Judith Ruhana's proposed project centers on work she intends to do with her students at Evanston's Northside Sculpture Park, where approximately 100 pieces of outdoor sculpture are on view. Ruhana expects to involve up to 150 seventh and eighth graders in a semester-long project in which they work in groups to select, study, and interpret a piece of sculpture from the park's collection. After frequent visits to the park, each team will develop a set of varied products including photographic impressions of the sculpture, a written expression in any form, and an artistic representation of the work. Such a presentation might be in the form of a video, drama, speech, song, or mime. The group will also present an analysis of its work in a written, photographic, or video journal. The activity will conclude with a “Team Night” to which parents are invited and at which students display and celebrate their projects.

“Her proposal is pure Moffett,” said one judge of Ruhana's submission. “It sees school as a special kind of community within a larger community that both nourishes the smaller group and is nourished by it. Most teachers and administrators would steer clear of this kind of out-of-school activity because of the planning that has to go into it, but Jim Moffett thought of the planning itself as a central part of the learning process for both students and adults.”

Diane Babcock proposes a project in which pairs of her students will collaborate with a senior partner at Everett Washington's Seabrook Assisted Living Community. The teams will interview the senior, drawing from his or her memories of the past century. After using this collected information as the basis for writing, they'll put this writing into digital form, adding images and using other new technology. All of the stories will then be linked into a CD-ROM presentation and presented to the Seabrook community.

A reviewer of Babcock's proposal who knew Moffett well comments, “One of James Moffett's dreams was greater use of technology to create multimedia learning environments and presentations of student research. Diane Babcock's proposal is to do just that and at the same time reach beyond the classroom to resources in the larger community.”

Carla Jankowski chose an epigram from Moffett to introduce her proposal: “The master argument for curricular integration is simply that life is not divided into subjects.”

Jankowski has firsthand knowledge of the truth of this statement.
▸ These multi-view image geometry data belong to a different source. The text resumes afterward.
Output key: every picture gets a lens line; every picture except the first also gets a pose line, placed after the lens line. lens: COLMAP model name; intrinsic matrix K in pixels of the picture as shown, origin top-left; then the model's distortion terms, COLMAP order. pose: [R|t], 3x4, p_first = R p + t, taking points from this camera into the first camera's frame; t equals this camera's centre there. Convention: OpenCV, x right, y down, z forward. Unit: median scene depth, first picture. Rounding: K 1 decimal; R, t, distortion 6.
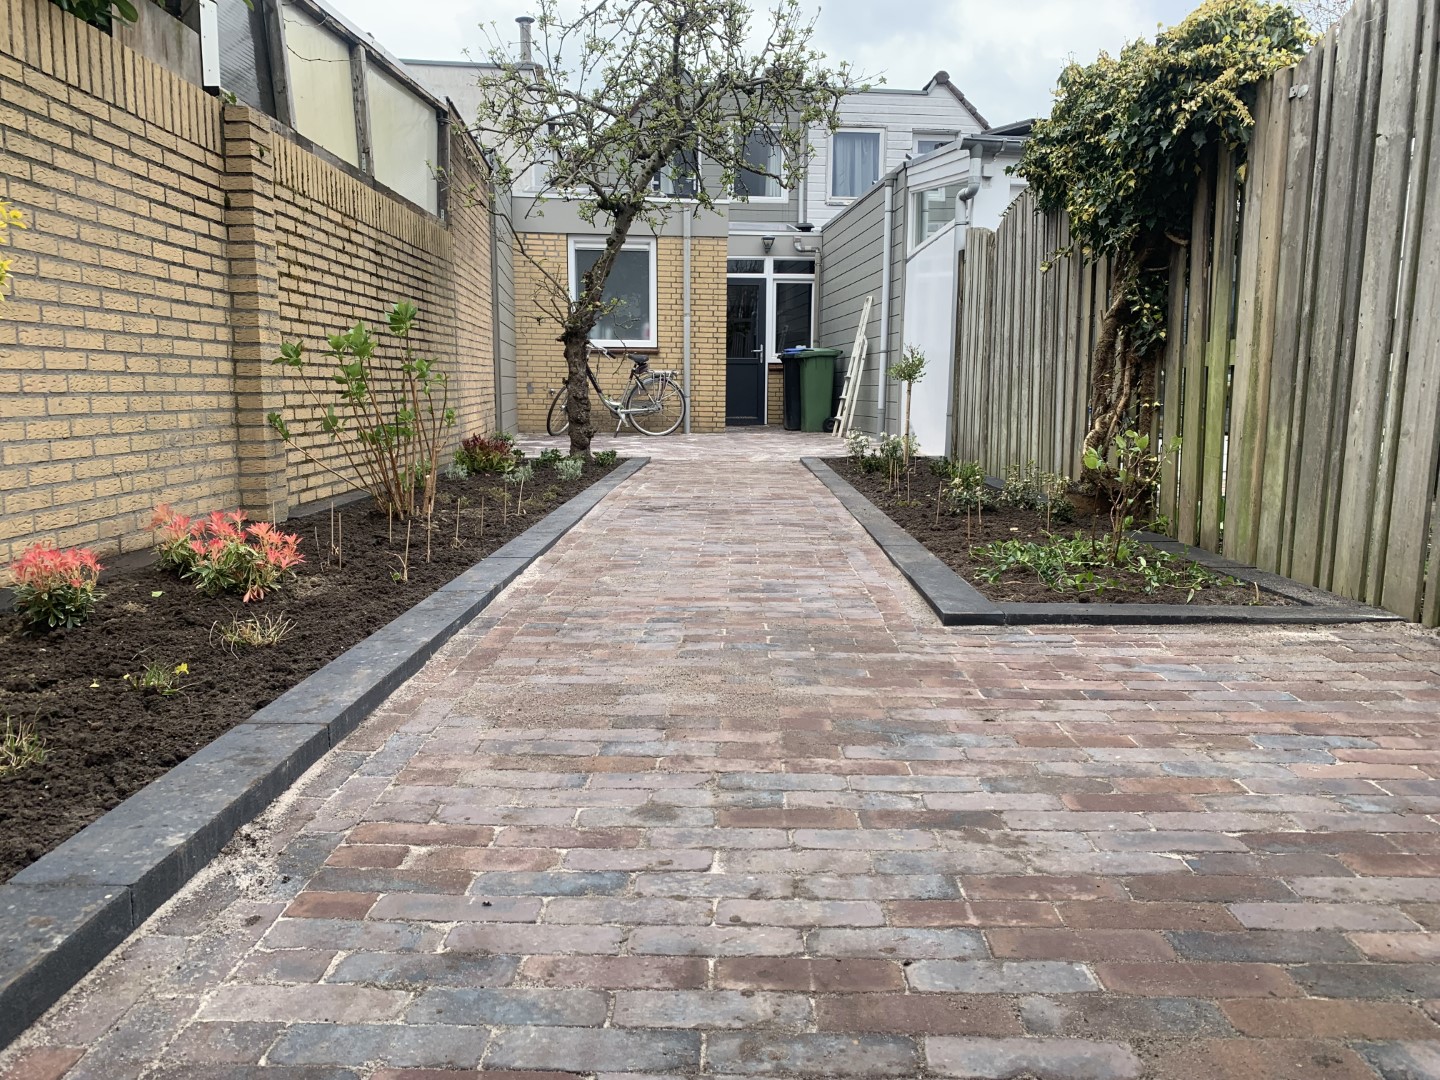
lens RADIAL K [[1100.0, 0, 716.4], [0, 1100.0, 522.6], [0, 0, 1]] dist [0.030772, -0.019083]
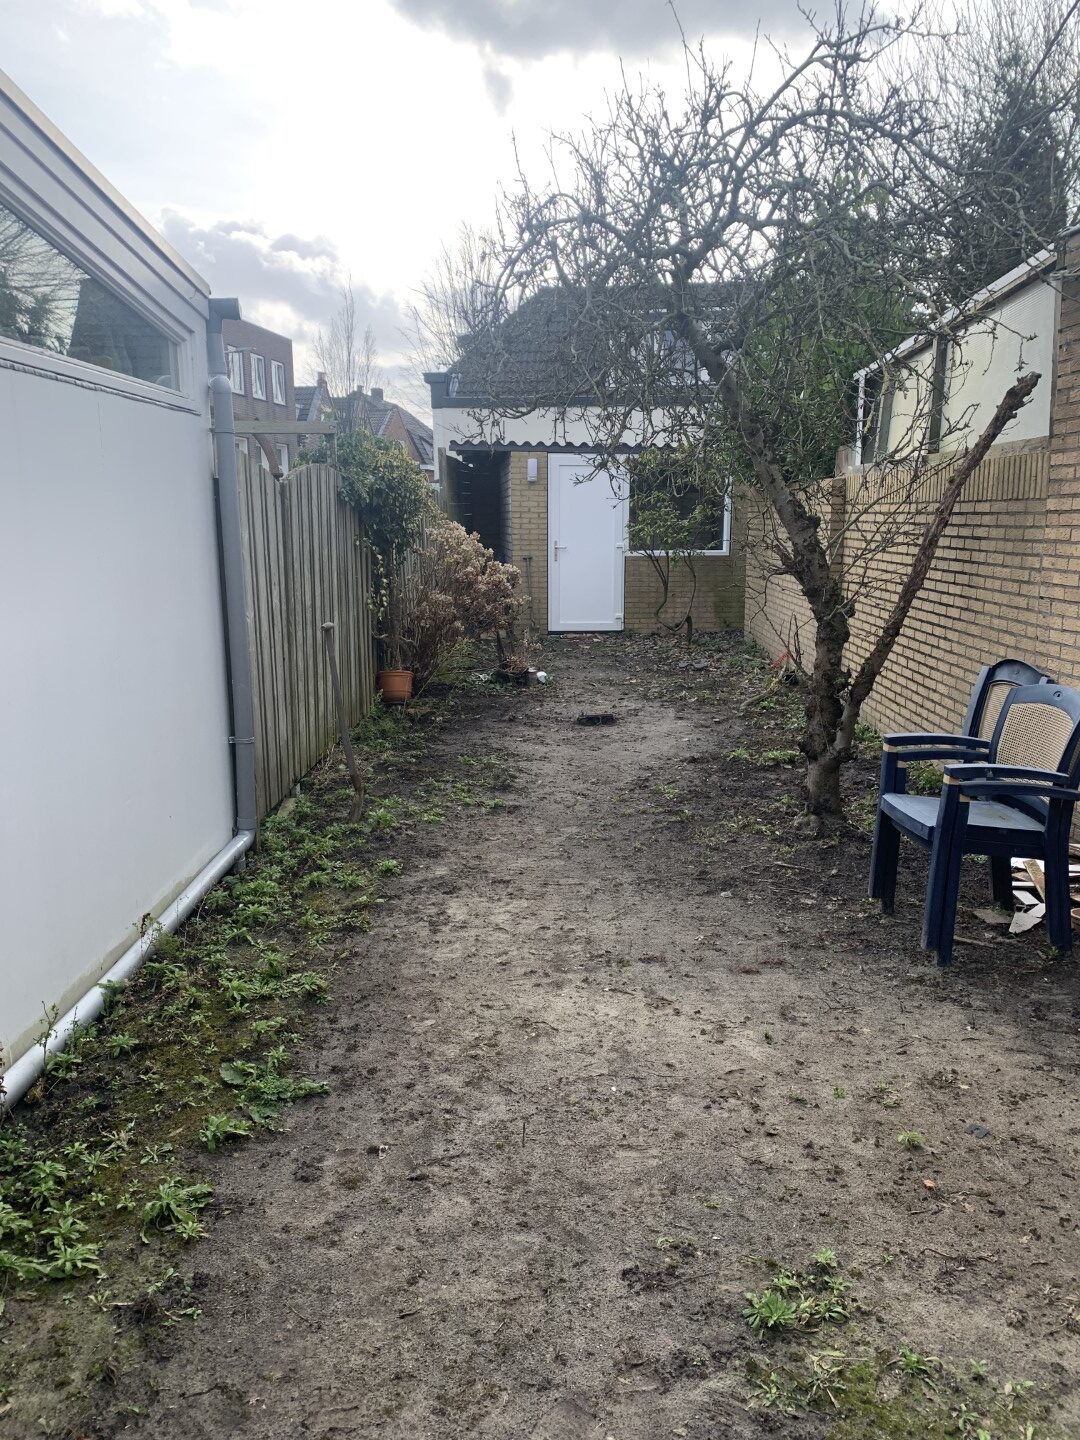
lens RADIAL K [[1081.5, 0, 574.6], [0, 1081.5, 726.6], [0, 0, 1]] dist [0.067543, -0.067228]
pose [[-0.999829, 0.005796, -0.017554, 0.078361], [0.000020, 0.949916, 0.312506, -0.567081], [0.018486, 0.312452, -0.949754, 3.017776]]
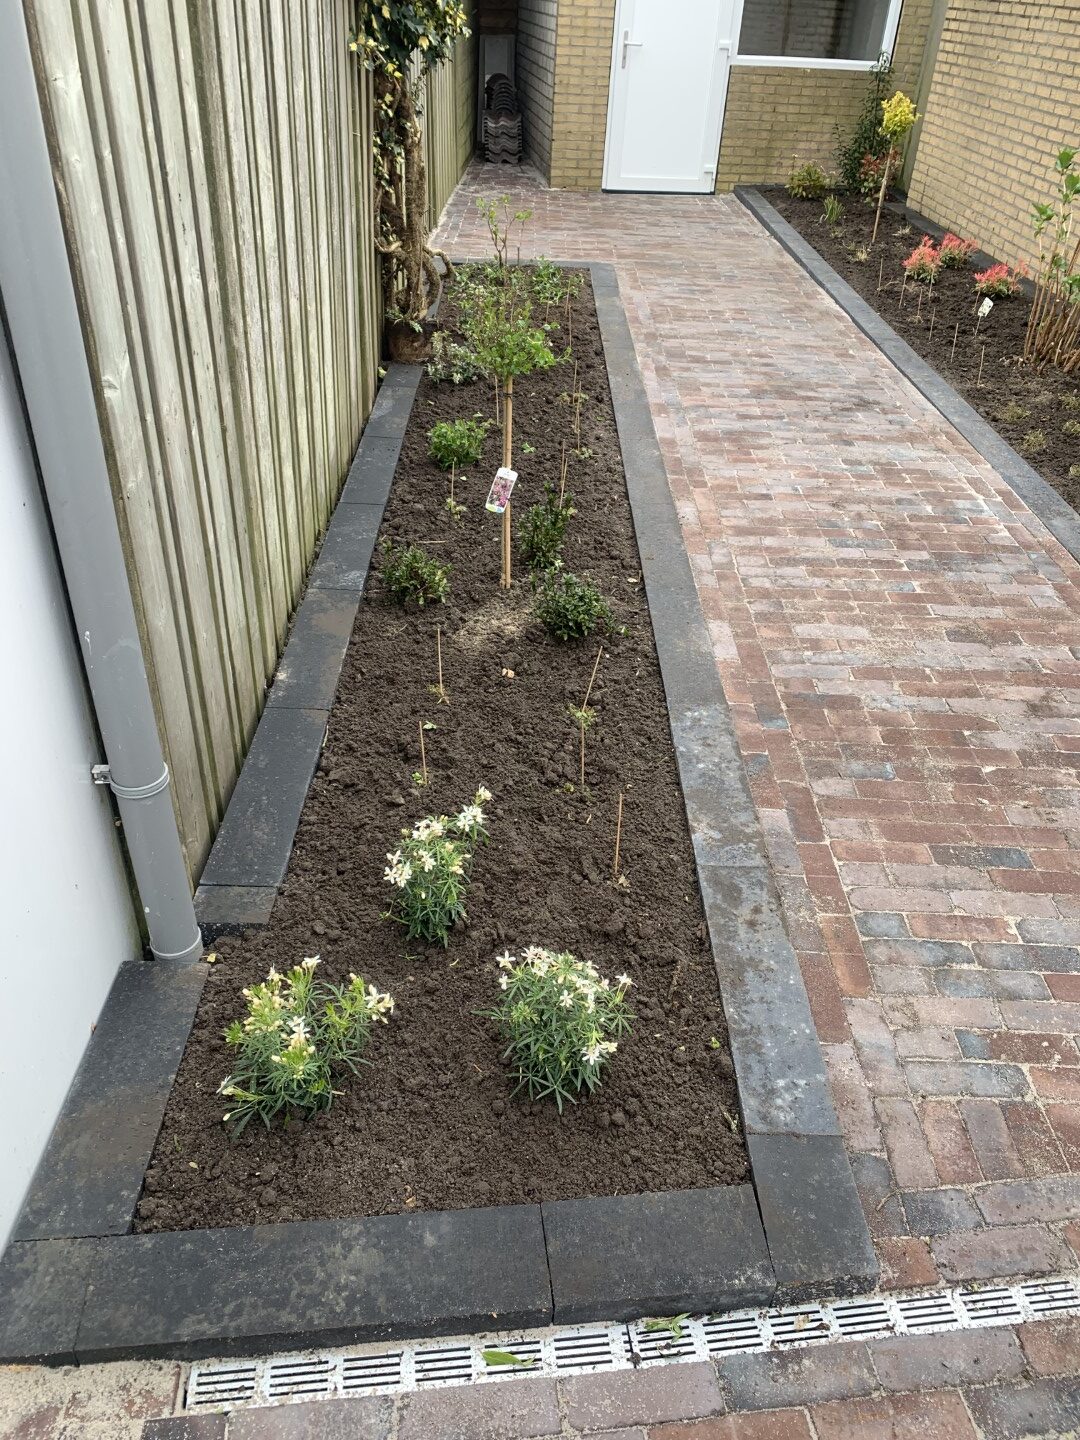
lens RADIAL K [[1121.5, 0, 539.9], [0, 1121.5, 711.0], [0, 0, 1]] dist [0.015388, -0.008173]
pose [[-0.998852, -0.025788, -0.040365, 0.279050], [-0.045826, 0.759744, 0.648605, -0.478152], [0.013941, 0.649711, -0.760054, 2.211951]]
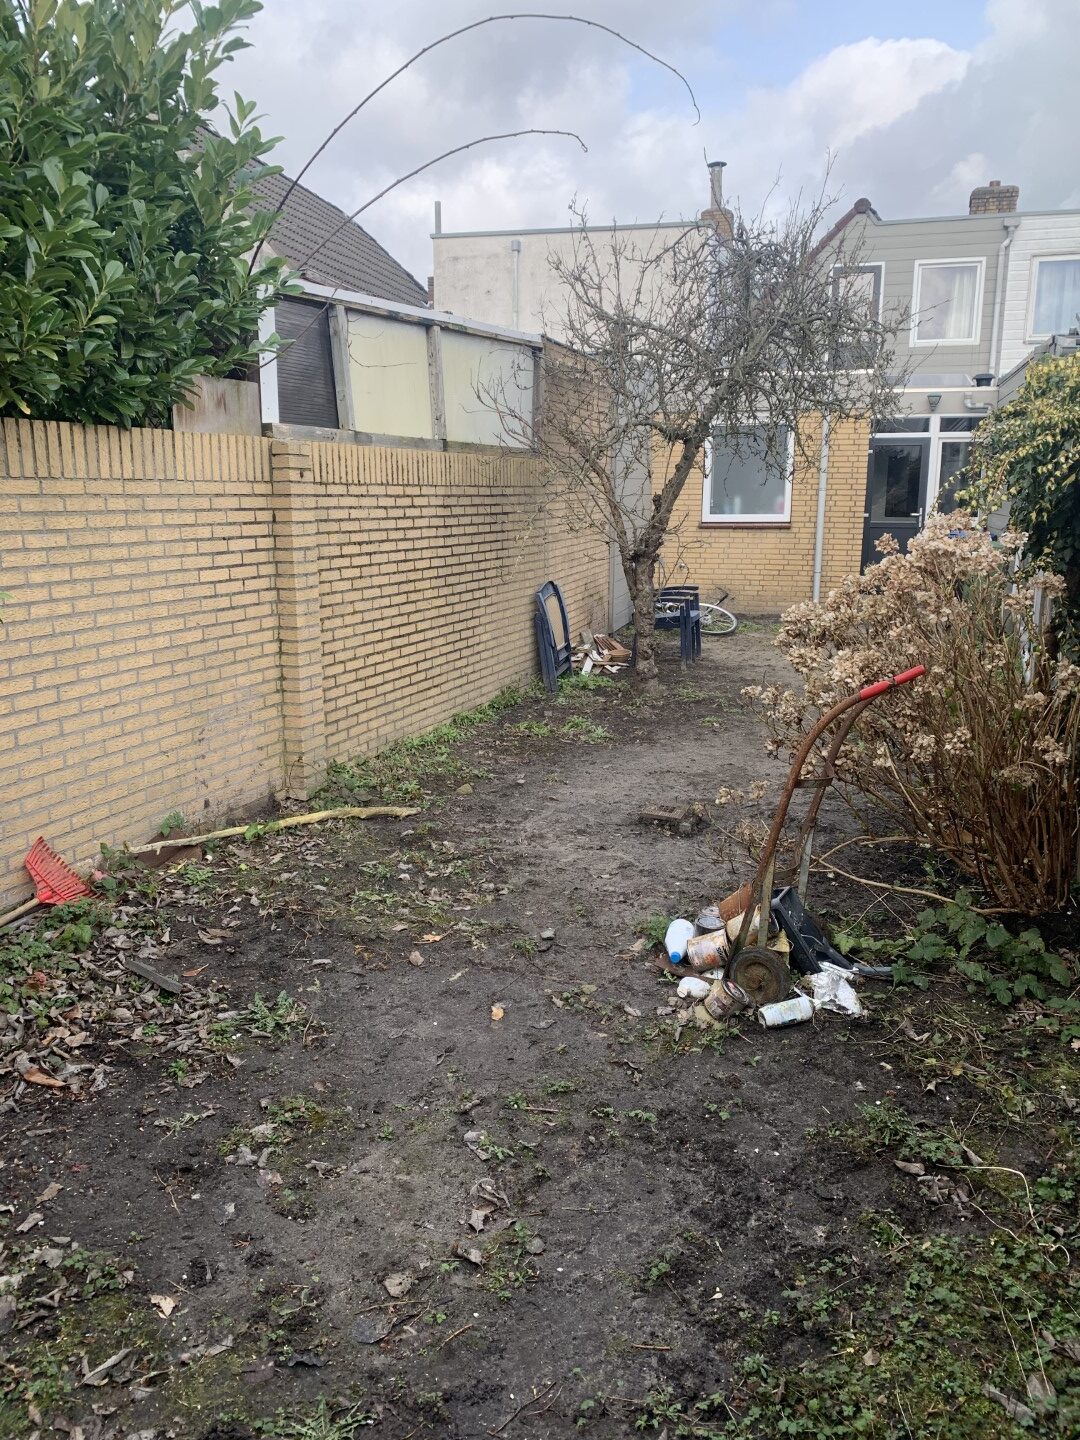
lens RADIAL K [[1078.8, 0, 508.8], [0, 1078.8, 721.7], [0, 0, 1]] dist [0.088141, -0.160954]
pose [[0.924642, 0.073176, -0.373740, 0.281660], [-0.042084, 0.994989, 0.090695, -0.177165], [0.378504, -0.068132, 0.923089, -0.059564]]
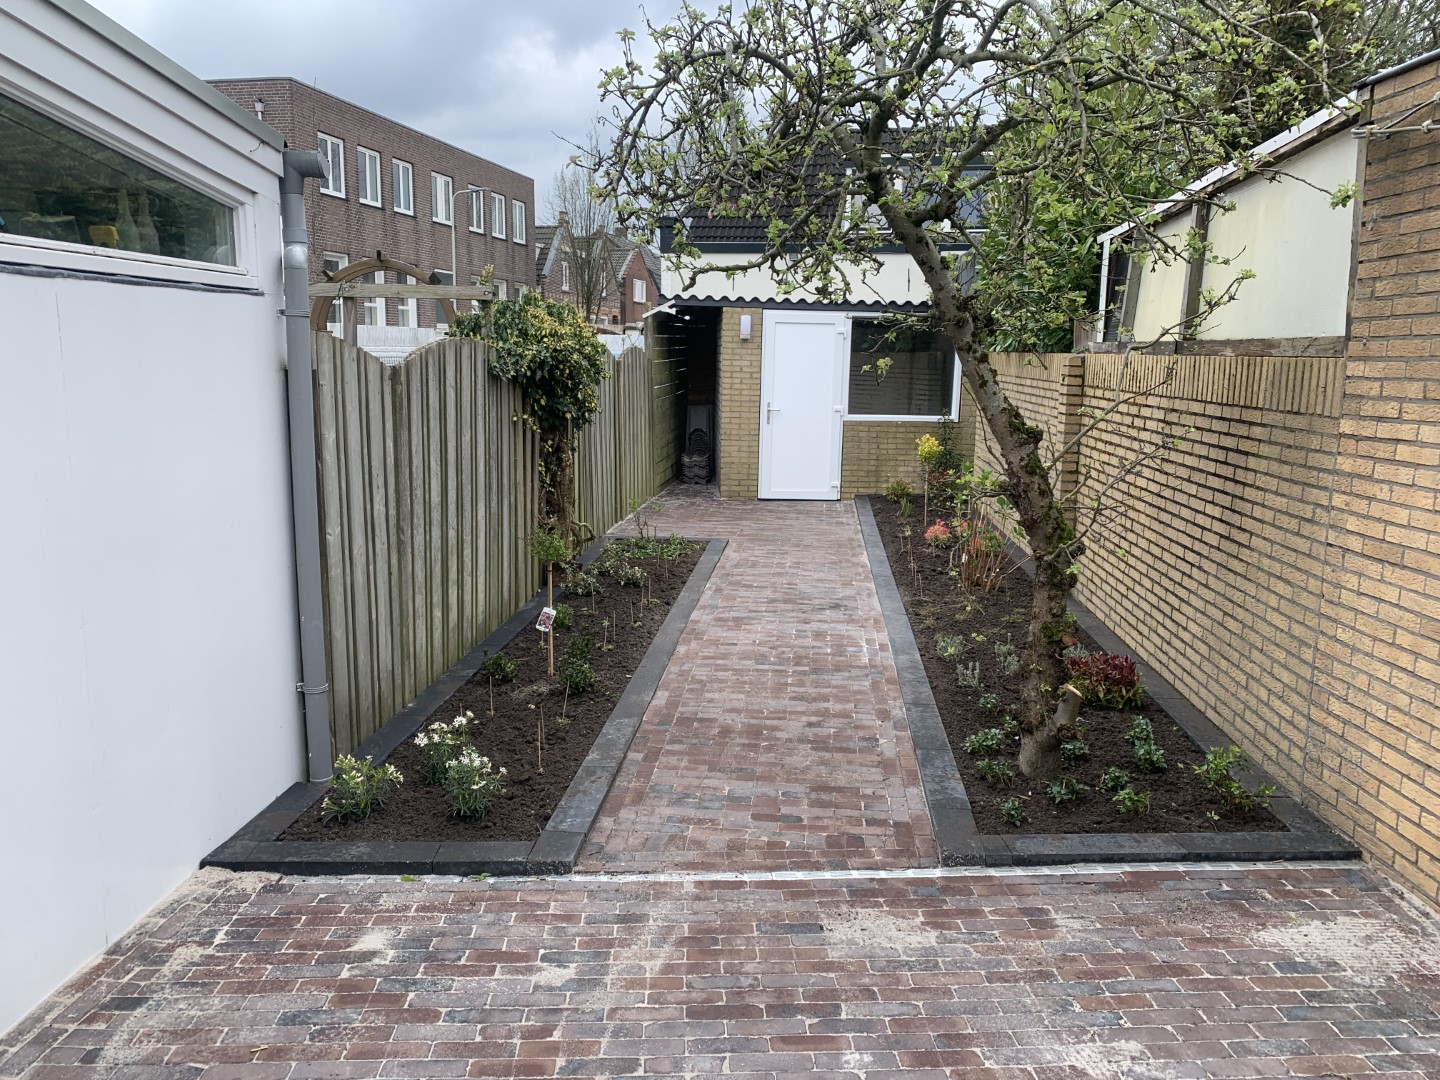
lens RADIAL K [[1081.5, 0, 741.0], [0, 1081.5, 537.7], [0, 0, 1]] dist [0.067543, -0.067228]
pose [[-0.998389, -0.027600, 0.049585, -0.003094], [-0.012023, 0.956804, 0.290484, -0.594350], [-0.055460, 0.289420, -0.955594, 2.760713]]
For 15 years before going into teaching, she worked as a graphic designer and marketing manager. “I was always meeting with other professionals, collaborating, arguing, and compromising to get things done. We needed to draw on all our educational resources—our skills in science, mathematics, history, reading and writing—to accomplish our goals and our employer's goals. After going into teaching, it didn't take me long to realize that most students—and many teachers—haven't made this crucial connection. That's why I have been actively involved in initiating changes at Morton East High School to deal with what I feel is a short-coming of traditional American education.”

Jankowski, who has been granted sabbatical for the next school year, will use her Moffett Award to develop a team-teaching manual for Morton High School. Next year, all freshman students at Morton will be organized into groups of 100 students and assigned the same mathematics, English, science, and world history teachers. Jankowski's manual will help these teachers organize their teams more efficiently and integrate curriculum more effectively.

“Moffett,” says one proposal evaluator, “always saw dividing the curriculum into separate subjects as a deterrent to deep understanding. Ms. Jankowski's proposed project will help break down artificial divisions and create a genuinely integrated curriculum.”

In addition to the $1,000 award, Moffett winners each receive an award certificate, a collection of Jim Moffett's books contributed by Heinemann-Boynton/Cook, and three titles from The Writing Trek, a CD-ROM series inspired by Jim Moffett's work and contributed by EDVantage Software.